The ramifications of embracing an esoteric approach to life -and hence to Christianity- are immense. It makes teachers of our religious leaders. Seen from this point of view the first duty of a priest is to make himself or herself redundant. The task at hand is to help people develop the tools so that they can make their own connection with God. It makes leaders of their followers, makes them independent – they no longer require an intermediary to plead their case. This necessarily poses questions about power, authority and responsibility that extend into how we arrange our organizations. I believe that the early Christians were fully aware of these issues. Before Christianity became an organized religion and was used as a political force, small communities with different forms of expression co-existed. It wasn’t about one, sanctioned way but about the true and valid experience of each and every individual.
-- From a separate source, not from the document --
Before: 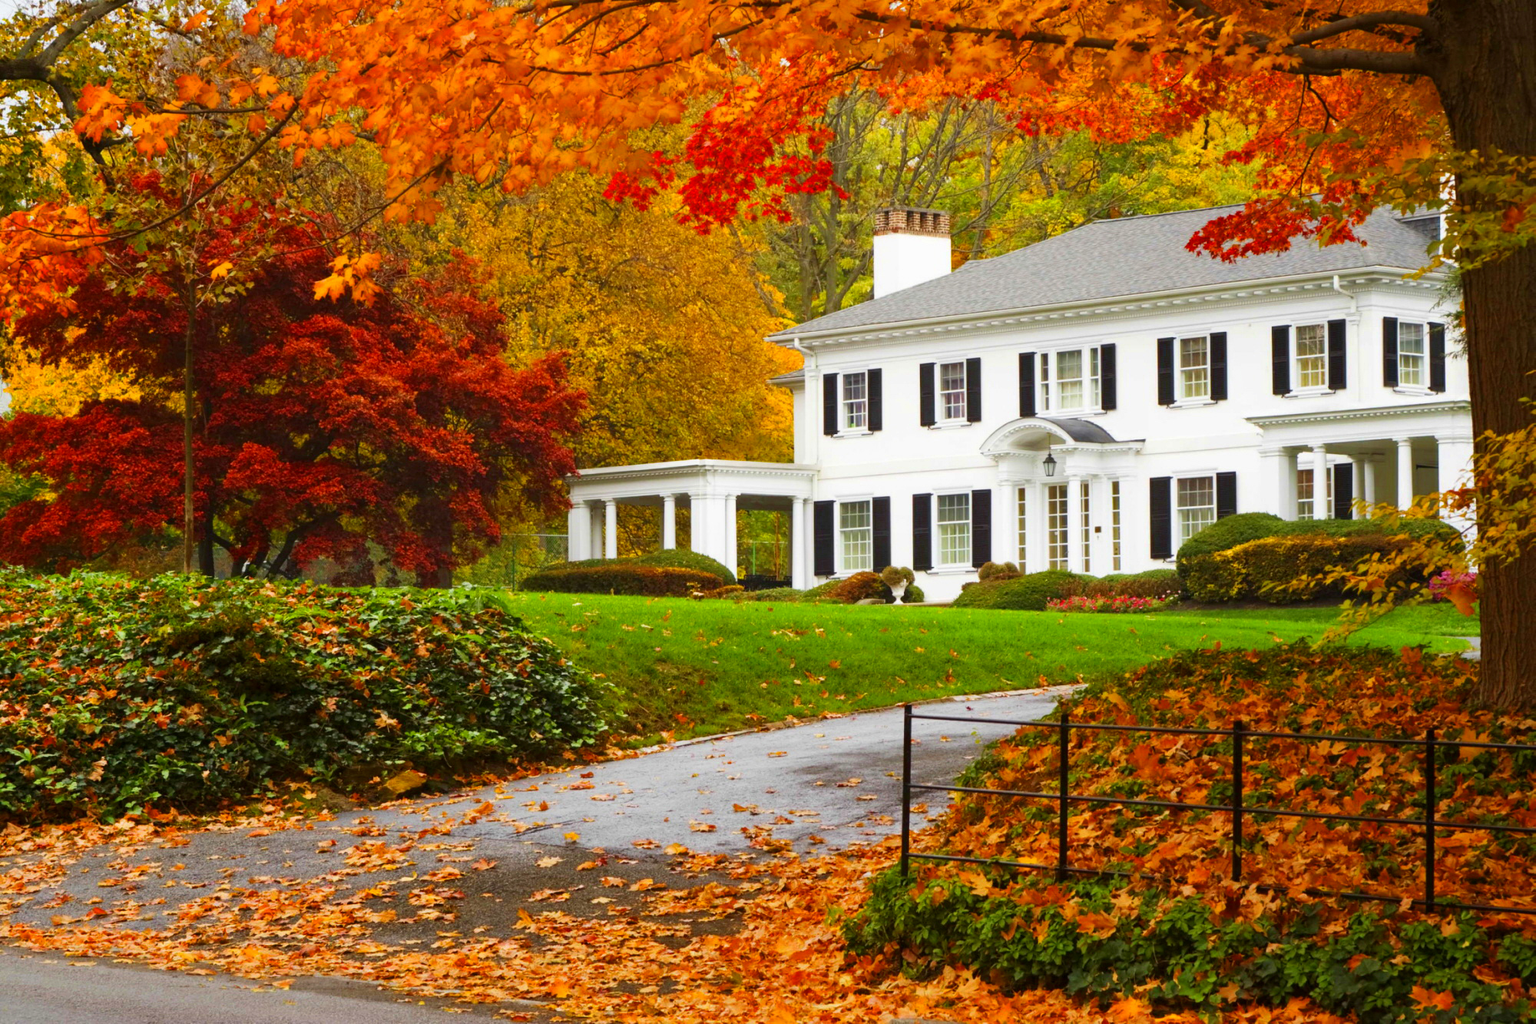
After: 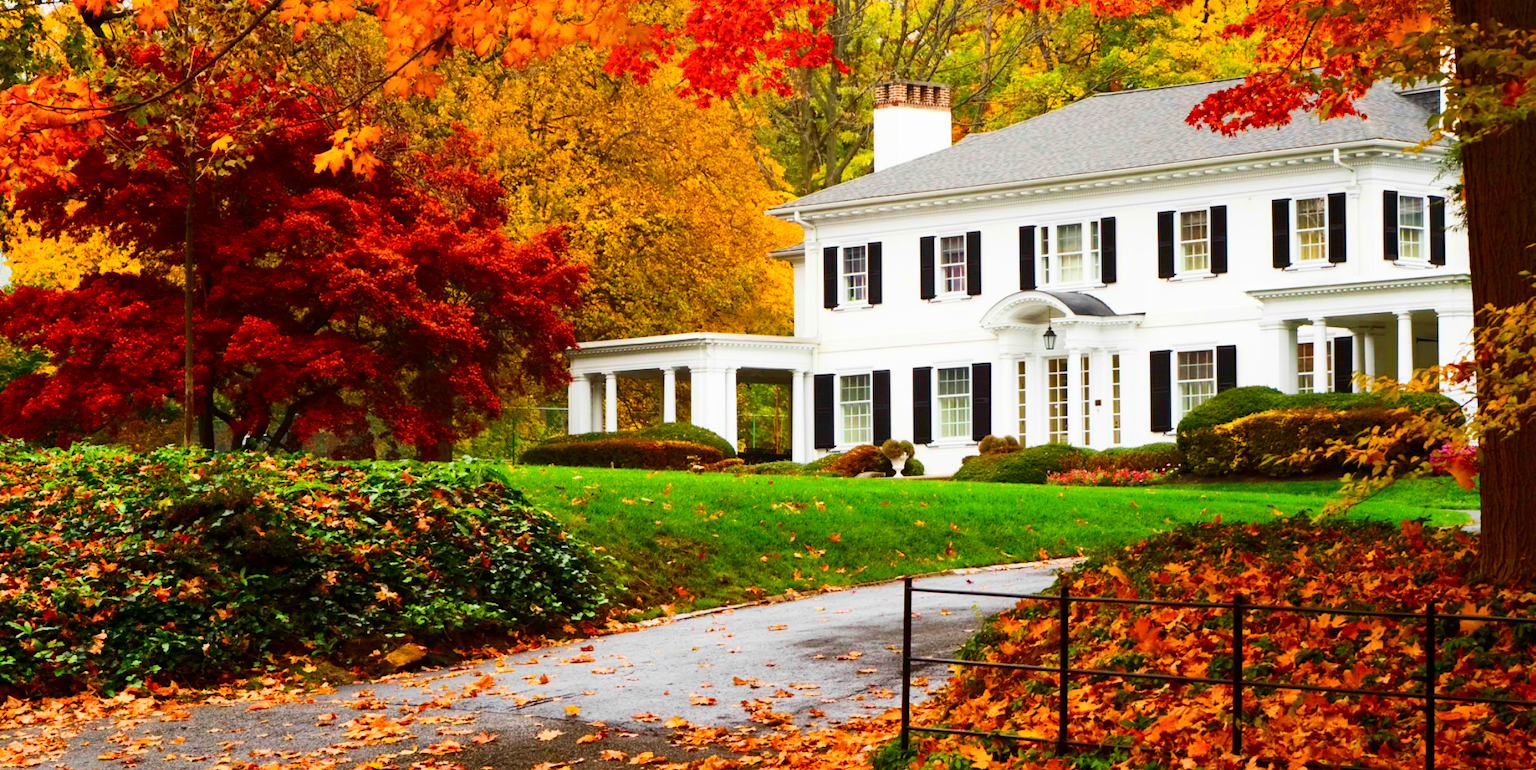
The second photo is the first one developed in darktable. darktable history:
crop and rotate: top 12.431%, bottom 12.313%
contrast brightness saturation: contrast 0.22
What then is an Esoteric Christian today? I think the best summary runs something like this: An esoteric Christian is someone who takes the teachings of Christ seriously. Not the word of the teaching, but the implication. The teaching translates into attitude towards life. An esoteric Christian is someone who seeks Christ in all creation, in all people. Someone who applies what has been learnt in this process and accordingly changes the way he or she lives. Someone who not only takes responsibility for their actions but also dares to step out of the box, to try new things, to become creators. Being an esoteric Christian is not a state of being but an on-going process of ever deepening insights, an ever-clearer sense of how to fulfil this life in this time and in this place. To sum up, it is not about the destination, it is about the journey!